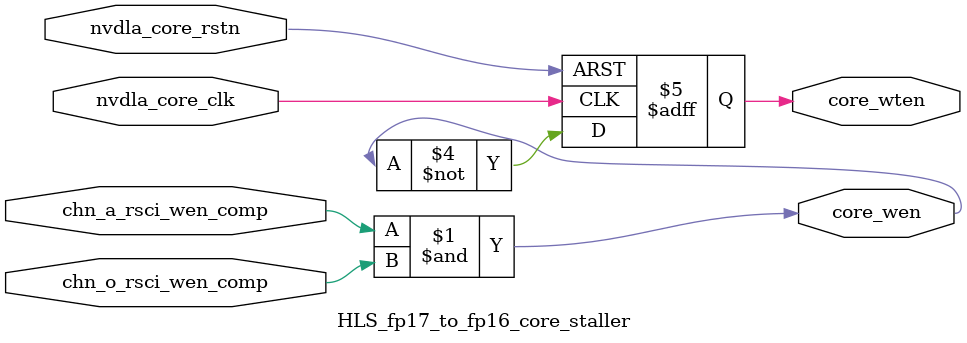
<source format=v>
module HLS_fp17_to_fp16_core_staller (
  nvdla_core_clk, nvdla_core_rstn, core_wen, chn_a_rsci_wen_comp, core_wten, chn_o_rsci_wen_comp
);
  input nvdla_core_clk;
  input nvdla_core_rstn;
  output core_wen;
  input chn_a_rsci_wen_comp;
  output core_wten;
  reg core_wten;
  input chn_o_rsci_wen_comp;
  assign core_wen = chn_a_rsci_wen_comp & chn_o_rsci_wen_comp;
  always @(posedge nvdla_core_clk or negedge nvdla_core_rstn) begin
    if ( ~ nvdla_core_rstn ) begin
      core_wten <= 1'b0;
    end
    else begin
      core_wten <= ~ core_wen;
    end
  end
endmodule
</source>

━━━━━━

Brief
Your answer must be an exact reproduction of all entries, containing no pictures.

Response to this exercise
<source format=v>
module HLS_fp17_to_fp16_core_staller (
  nvdla_core_clk, nvdla_core_rstn, core_wen, chn_a_rsci_wen_comp, core_wten, chn_o_rsci_wen_comp
);
  input nvdla_core_clk;
  input nvdla_core_rstn;
  output core_wen;
  input chn_a_rsci_wen_comp;
  output core_wten;
  reg core_wten;
  input chn_o_rsci_wen_comp;
  assign core_wen = chn_a_rsci_wen_comp & chn_o_rsci_wen_comp;
  always @(posedge nvdla_core_clk or negedge nvdla_core_rstn) begin
    if ( ~ nvdla_core_rstn ) begin
      core_wten <= 1'b0;
    end
    else begin
      core_wten <= ~ core_wen;
    end
  end
endmodule
</source>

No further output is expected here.